THE GREAT COAL STRIKE

In the fall of 1902 he adopted a course of action in regard to labor disputes that, at the time, called forth much criticism, but which from the public standpoint was soon justified.

That spring a universal strike began in the anthracite coal regions. It was continued through the summer and early fall. The feeling between the mine operators and the miners was very bitter, and the big operators had banded together and refused to yield a point in their dispute with their workers.

As winter approached a coal famine menaced the nation.
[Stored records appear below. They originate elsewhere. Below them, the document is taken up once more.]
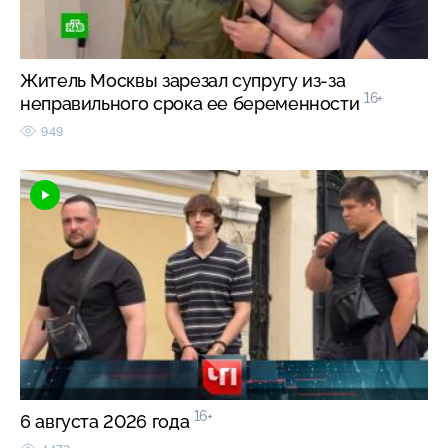
Житель Москвы зарезал супругу из-за
16+
неправильного срока ее беременности
949
16+
6 августа 2026 года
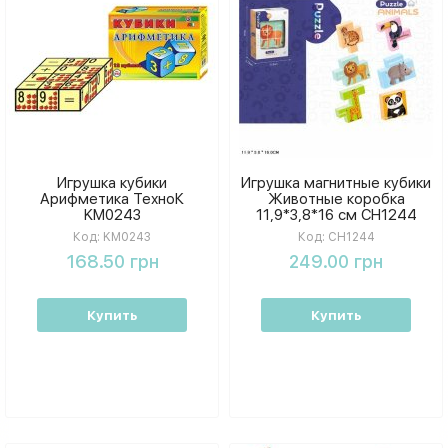
Игрушка кубики
Игрушка магнитные кубики
Арифметика ТехноК
Животные коробка
KM0243
11,9*3,8*16 см CH1244
Код:
KM0243
Код:
CH1244
168.50 грн
249.00 грн
Купить
Купить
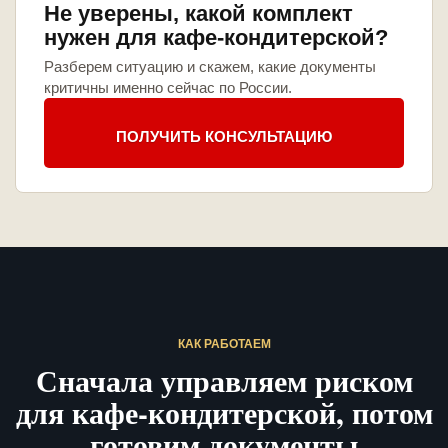
Не уверены, какой комплект
нужен для кафе-кондитерской?
Разберем ситуацию и скажем, какие документы
критичны именно сейчас по России.
ПОЛУЧИТЬ КОНСУЛЬТАЦИЮ
КАК РАБОТАЕМ
Сначала управляем риском
для кафе-кондитерской, потом
готовим документы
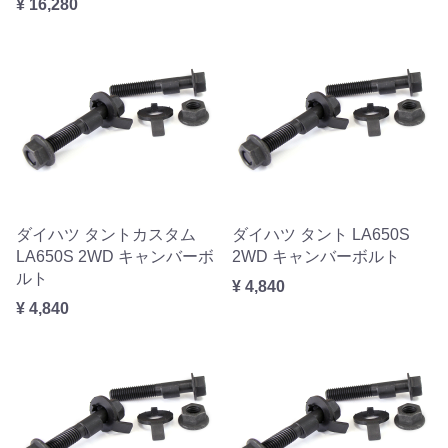
¥ 16,280
ダイハツ タントカスタム
ダイハツ タント LA650S
LA650S 2WD キャンバーボ
2WD キャンバーボルト
ルト
¥ 4,840
¥ 4,840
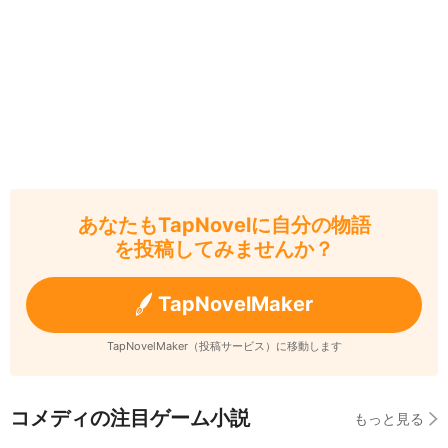
あなたもTapNovelに自分の物語
を投稿してみませんか？
TapNovelMaker
TapNovelMaker（投稿サービス）に移動します
コメディの注目ゲーム小説
もっと見る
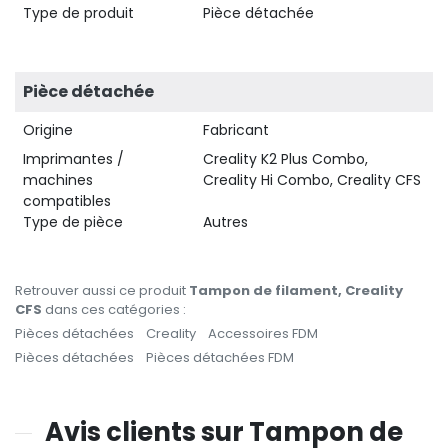
Type de produit
Pièce détachée
Pièce détachée
Origine
Fabricant
Imprimantes /
Creality K2 Plus Combo,
machines
Creality Hi Combo, Creality CFS
compatibles
Type de pièce
Autres
Retrouver aussi ce produit
Tampon de filament, Creality
CFS
dans ces catégories :
Pièces détachées
Creality
Accessoires FDM
Pièces détachées
Pièces détachées FDM
Avis clients sur Tampon de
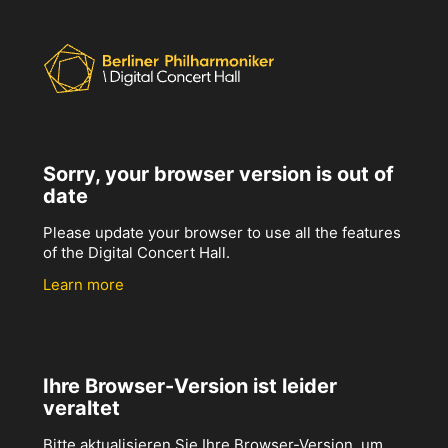
Sorry, your browser version is out of
date
Please update your browser to use all the features
of the Digital Concert Hall.
Learn more
Ihre Browser-Version ist leider
veraltet
Bitte aktualisieren Sie Ihre Browser-Version, um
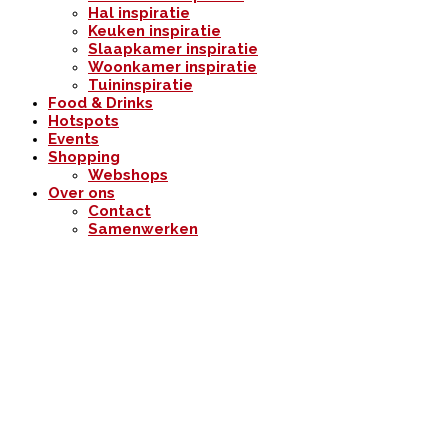
Hal inspiratie
Keuken inspiratie
Slaapkamer inspiratie
Woonkamer inspiratie
Tuininspiratie
Food & Drinks
Hotspots
Events
Shopping
Webshops
Over ons
Contact
Samenwerken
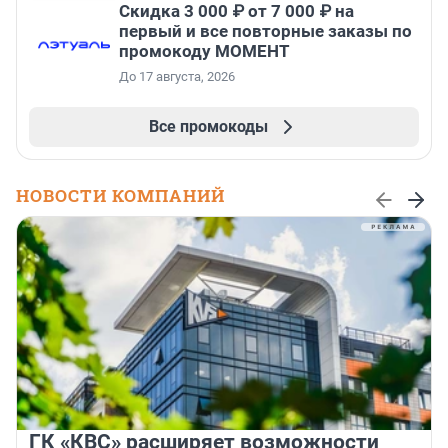
Скидка 3 000 ₽ от 7 000 ₽ на
первый и все повторные заказы по
промокоду МОМЕНТ
До 17 августа, 2026
Все промокоды
НОВОСТИ КОМПАНИЙ
ГК «КВС» расширяет возможности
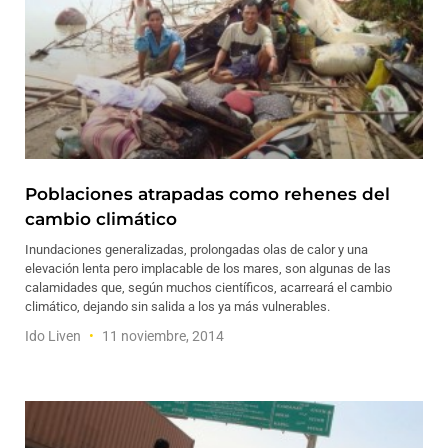
Poblaciones atrapadas como rehenes del
cambio climático
Inundaciones generalizadas, prolongadas olas de calor y una
elevación lenta pero implacable de los mares, son algunas de las
calamidades que, según muchos científicos, acarreará el cambio
climático, dejando sin salida a los ya más vulnerables.
Ido Liven
11 noviembre, 2014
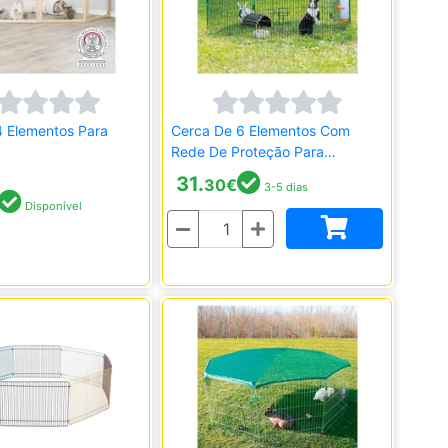
4 Elementos Para
Cerca De 6 Elementos Com
Rede De Proteção Para
Pequenos Roedores
31.
30
€
3-5 dias
Disponível
Quantidade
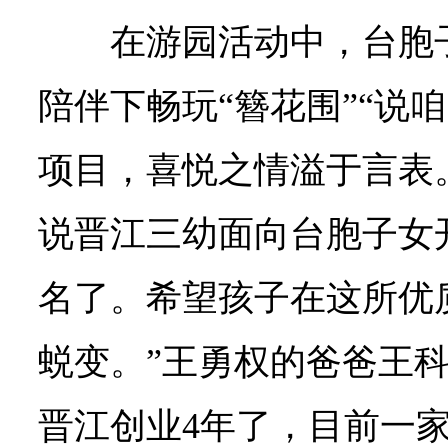
在游园活动中，台胞
陪伴下畅玩“簪花围”“说
项目，喜悦之情溢于言表
说晋江三幼面向台胞子女
名了。希望孩子在这所优
蜕变。”王勇权的爸爸王
晋江创业4年了，目前一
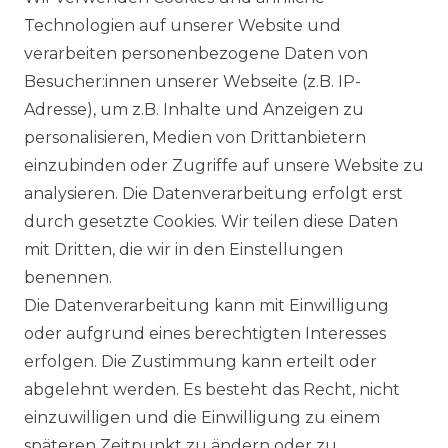
a Solar Module
Solplanet Batteriespeicher
Technologien auf unserer Website und
alettenware
Growatt Speicher
verarbeiten personenbezogene Daten von
Trina Solar Speicher
Besucher:innen unserer Webseite (z.B. IP-
ECHSELRICHTER
ZUBEHÖR
Adresse), um z.B. Inhalte und Anzeigen zu
icrowechselrichter
Unterkonstruktion
personalisieren, Medien von Drittanbietern
ybridwechselrichter
Solarkabel & Stecker
einzubinden oder Zugriffe auf unsere Website zu
nsel / Offgrid Wechselrichter
E-Auto Ladestation
analysieren. Die Datenverarbeitung erfolgt erst
olplanet Wechselrichter
Weiteres Zubehör
durch gesetzte Cookies. Wir teilen diese Daten
rowatt Wechselrichter
mit Dritten, die wir in den Einstellungen
ALKONKRAFTWERK
PV-KOMPLETTSETS
benennen.
000 Wp Balkonkraftwerk
Alle Komplettsets
Die Datenverarbeitung kann mit Einwilligung
alkonkraftwerk mit Speicher
Solaranlagen mit Speicher
oder aufgrund eines berechtigten Interesses
rowatt NOAH 2000
Insel Solaranlagen
erfolgen. Die Zustimmung kann erteilt oder
rowatt NEXA 2000
10 kW PV-Anlage mit Speicher
8 kWp Solaranlagen
abgelehnt werden. Es besteht das Recht, nicht
15 kWp Solaranlagen
einzuwilligen und die Einwilligung zu einem
20 kWp Solaranlagen
späteren Zeitpunkt zu ändern oder zu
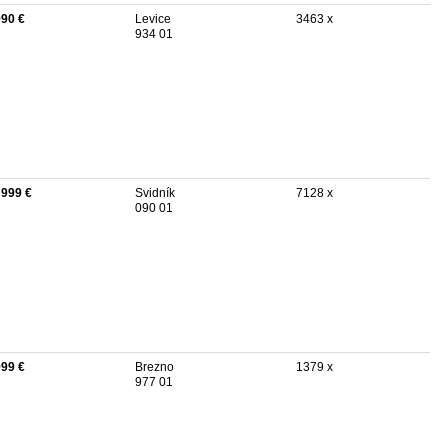
990 €
Levice
3463 x
934 01
 999 €
Svidník
7128 x
090 01
999 €
Brezno
1379 x
977 01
In the East, where anthracite is the principal household fuel, soft coal proved to be a very poor substitute.

The Governor of Massachusetts and the Mayor of New York were among the conservative men who urged Roosevelt to take action. They pointed out that if the coal famine continued the suffering throughout the Northeast would be alarming and that disastrous riots were liable to occur.

Roosevelt delayed interfering as long as possible, though he directed Carroll Wright, head of the Labor Bureau, to report all of the facts of the case to him.

The coal operators, knowing that the suffering among the miners was great, felt confident that if the government did not interfere, the miners would be forced to yield. Bent on winning, they refused to see that the rights of the people were affected.

Roosevelt saw things from the people’s viewpoint and tried to get both sides to submit to a commission of arbitration, with a promise to accept its decision. Under this arrangement the miners were to go to work as soon as the commission was appointed, at the old rate of wages. The miners, headed by John Mitchell, agreed to this proposition. The operators refused and Roosevelt confined his efforts to securing an agreement between the operators and the miners.

On October 3 he called the representatives of both before him. This time Roosevelt, by sheer force of will, secured his object. The operators obstinately held out for the appointment of a commission of five that did not include even one representative of labor. Roosevelt insisted that labor be represented and carried his point. Human rights had triumphed over property rights.

When the battle was over the President stood clearly before the people as a man who would champion them against the so-called captains of industry when it was necessary to do so.

The President let it be known early in his administration that in the South he would appoint good Democrats to office rather than bad Republicans.

It was while the President was making appointments of Democrats to office in the South, winning praise from those who had never before praised anything Republican, that the famous Booker T. Washington incident took place.

It had been through the help of the South that Washington had been able to accomplish his great work as a negro educator, but this section of the country, with the negro as a social problem very close to it, bitterly resented Roosevelt’s dining with the colored man.

The South took it as an affront, though evidently the President had not thought one way or the other as to the possible consequences. The criticisms heaped upon him he ignored.

Roosevelt did not long remain in the bad graces of the Southern people. He did not permit the South to forget that his mother was a Georgian woman, and that her brothers had fought in the Confederacy. The following incident illustrates the fine diplomacy with which he won back the regard of the Southern people:

On one of his Southern trips his train stopped at Charlotte. N. C. A committee of women led by Mrs. Thomas J. Jackson, widow of General Stonewall Jackson, was at the depot to meet Colonel Roosevelt. When he was introduced he referred to himself as by right a Southerner, and then being introduced to Mrs. Jackson, he added a remark which flashed through the South:

“What! The widow of the great Stonewall Jackson? Why, it is worth the whole trip down here to have a chance to shake your hand,” and he reminded her that he had appointed her grandson to a cadetship at West Point.

The South loved a fighter, and Roosevelt put his knowledge of this fact to good use when he went on a campaigning tour of that territory. If there had been anything timorous about him he would have attacked the Democracy in Minnesota, where it would be safe to do so. Instead, he picked out Atlanta, where his audience was composed almost entirely of Democrats.

The audience tried to roar him down. For five minutes the tumult went on. It seemed as if the meeting could not go on. Roosevelt then made a characteristically audacious move. There was a table near him, and he leaped upon it. The mob was startled into stillness. Before it could recover from its surprise, he had poured forth a half-dozen striking sentences, and by that time his opponents were interested enough to give him a hearing.